WHAT TO PRODUCE: Reproduce, word for word, the stretch of the material below from the line containing "### Column Management" through the line containing "List columns with optional board filtering.", including both of those lines.

++++++++

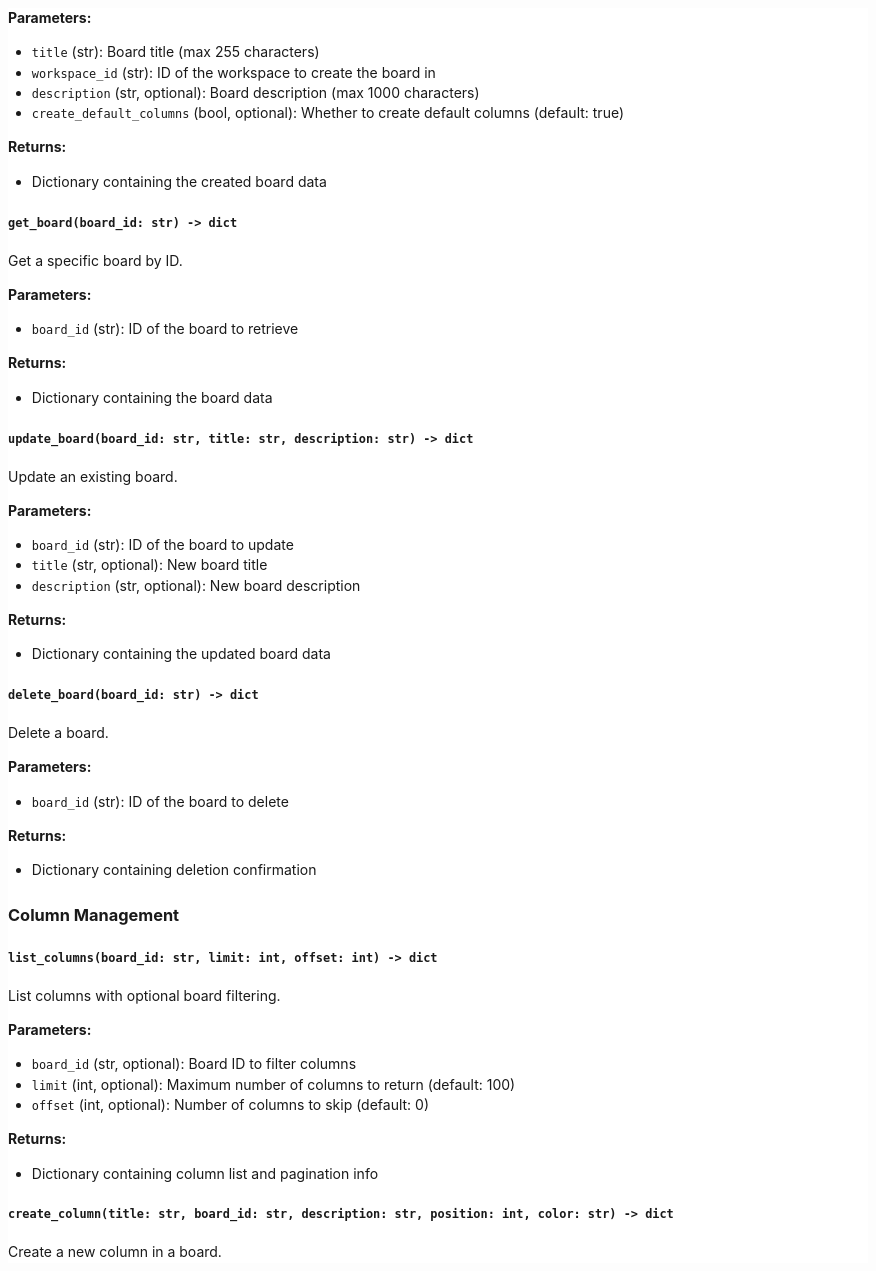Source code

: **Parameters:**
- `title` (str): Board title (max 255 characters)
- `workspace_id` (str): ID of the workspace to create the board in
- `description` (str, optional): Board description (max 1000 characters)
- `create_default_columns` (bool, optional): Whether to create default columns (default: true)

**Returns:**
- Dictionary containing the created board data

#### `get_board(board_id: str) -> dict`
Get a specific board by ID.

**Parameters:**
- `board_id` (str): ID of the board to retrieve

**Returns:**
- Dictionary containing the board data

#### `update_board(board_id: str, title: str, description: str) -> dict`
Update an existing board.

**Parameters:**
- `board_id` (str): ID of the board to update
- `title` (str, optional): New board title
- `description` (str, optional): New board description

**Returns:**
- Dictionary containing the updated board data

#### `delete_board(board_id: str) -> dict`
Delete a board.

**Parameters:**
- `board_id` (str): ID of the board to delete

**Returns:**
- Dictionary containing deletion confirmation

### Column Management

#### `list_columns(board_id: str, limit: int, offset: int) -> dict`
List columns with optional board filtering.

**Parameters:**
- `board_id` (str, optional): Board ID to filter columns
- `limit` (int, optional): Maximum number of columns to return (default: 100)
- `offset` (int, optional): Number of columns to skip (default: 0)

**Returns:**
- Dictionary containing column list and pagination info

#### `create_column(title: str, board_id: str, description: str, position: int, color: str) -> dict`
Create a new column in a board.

++++++++

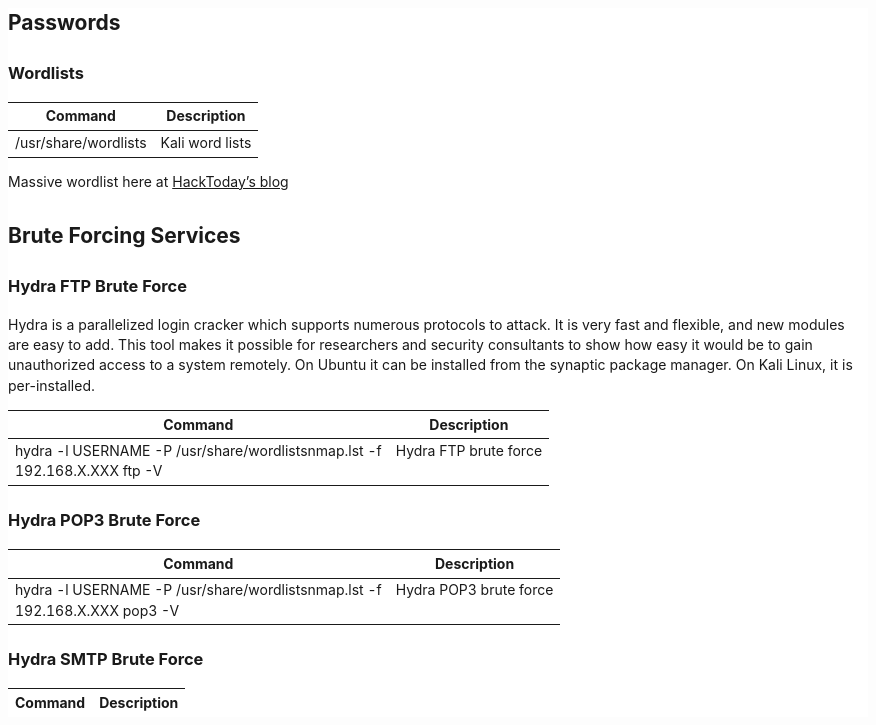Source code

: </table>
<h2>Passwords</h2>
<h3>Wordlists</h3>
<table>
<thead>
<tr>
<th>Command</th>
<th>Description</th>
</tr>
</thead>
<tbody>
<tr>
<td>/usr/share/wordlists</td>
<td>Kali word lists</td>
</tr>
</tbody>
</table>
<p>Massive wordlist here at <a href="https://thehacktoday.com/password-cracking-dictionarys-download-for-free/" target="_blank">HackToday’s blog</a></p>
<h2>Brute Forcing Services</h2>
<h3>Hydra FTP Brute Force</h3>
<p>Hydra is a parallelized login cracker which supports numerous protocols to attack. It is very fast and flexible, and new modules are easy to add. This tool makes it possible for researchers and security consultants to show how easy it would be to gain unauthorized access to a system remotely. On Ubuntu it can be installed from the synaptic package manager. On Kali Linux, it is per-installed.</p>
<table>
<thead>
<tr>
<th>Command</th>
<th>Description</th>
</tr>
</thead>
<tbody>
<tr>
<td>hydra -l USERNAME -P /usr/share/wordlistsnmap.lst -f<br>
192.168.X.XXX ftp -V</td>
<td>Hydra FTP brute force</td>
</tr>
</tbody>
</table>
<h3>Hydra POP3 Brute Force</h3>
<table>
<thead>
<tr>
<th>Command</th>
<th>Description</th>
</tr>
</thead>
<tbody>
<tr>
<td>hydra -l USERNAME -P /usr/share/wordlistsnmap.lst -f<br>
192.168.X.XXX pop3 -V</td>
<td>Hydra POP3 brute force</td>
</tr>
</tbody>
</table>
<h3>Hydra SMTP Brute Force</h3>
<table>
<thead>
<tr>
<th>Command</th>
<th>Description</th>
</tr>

++++++++

SOLVED PROBLEM:
### Column Management

#### `list_columns(board_id: str, limit: int, offset: int) -> dict`
List columns with optional board filtering.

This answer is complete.